··· EXTRACTED MATERIAL ···

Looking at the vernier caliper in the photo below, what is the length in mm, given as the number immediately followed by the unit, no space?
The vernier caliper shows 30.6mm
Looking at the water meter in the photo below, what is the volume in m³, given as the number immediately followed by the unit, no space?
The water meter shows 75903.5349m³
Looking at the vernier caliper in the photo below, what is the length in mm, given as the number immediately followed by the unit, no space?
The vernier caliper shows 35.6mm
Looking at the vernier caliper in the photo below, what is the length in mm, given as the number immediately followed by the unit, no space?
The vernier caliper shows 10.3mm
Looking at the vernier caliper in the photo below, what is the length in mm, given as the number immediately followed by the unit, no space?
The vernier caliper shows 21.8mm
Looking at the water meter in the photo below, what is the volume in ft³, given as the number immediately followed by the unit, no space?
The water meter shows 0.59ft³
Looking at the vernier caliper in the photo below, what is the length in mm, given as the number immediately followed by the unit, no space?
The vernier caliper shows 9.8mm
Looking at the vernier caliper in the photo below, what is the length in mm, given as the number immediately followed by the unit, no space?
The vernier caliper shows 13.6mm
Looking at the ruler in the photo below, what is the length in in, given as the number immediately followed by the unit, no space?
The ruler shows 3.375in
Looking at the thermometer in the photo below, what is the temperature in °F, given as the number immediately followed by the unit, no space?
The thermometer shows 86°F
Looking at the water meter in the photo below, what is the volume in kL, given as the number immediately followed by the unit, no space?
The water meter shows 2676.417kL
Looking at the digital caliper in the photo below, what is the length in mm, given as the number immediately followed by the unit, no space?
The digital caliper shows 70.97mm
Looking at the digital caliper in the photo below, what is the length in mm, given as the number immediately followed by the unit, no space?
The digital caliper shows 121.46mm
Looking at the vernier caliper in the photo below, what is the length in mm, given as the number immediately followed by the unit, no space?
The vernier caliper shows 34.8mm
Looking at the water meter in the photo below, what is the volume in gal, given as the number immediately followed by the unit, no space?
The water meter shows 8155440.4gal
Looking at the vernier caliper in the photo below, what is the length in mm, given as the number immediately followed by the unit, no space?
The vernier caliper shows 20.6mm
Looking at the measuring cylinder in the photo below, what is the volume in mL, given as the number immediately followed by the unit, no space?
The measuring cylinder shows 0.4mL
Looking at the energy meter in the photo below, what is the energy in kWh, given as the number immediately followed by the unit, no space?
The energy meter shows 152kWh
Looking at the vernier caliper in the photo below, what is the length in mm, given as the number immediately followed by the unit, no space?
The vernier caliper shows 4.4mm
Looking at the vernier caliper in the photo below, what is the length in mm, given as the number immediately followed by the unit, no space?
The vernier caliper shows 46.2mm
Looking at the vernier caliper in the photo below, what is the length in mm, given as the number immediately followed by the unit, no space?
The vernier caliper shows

···

WHAT TO PRODUCE:
Pull out every line above that contains the word "energy", treating uppercase and lowercase as different.

RESULT OF THE EXERCISE:
Looking at the energy meter in the photo below, what is the energy in kWh, given as the number immediately followed by the unit, no space?
The energy meter shows 152kWh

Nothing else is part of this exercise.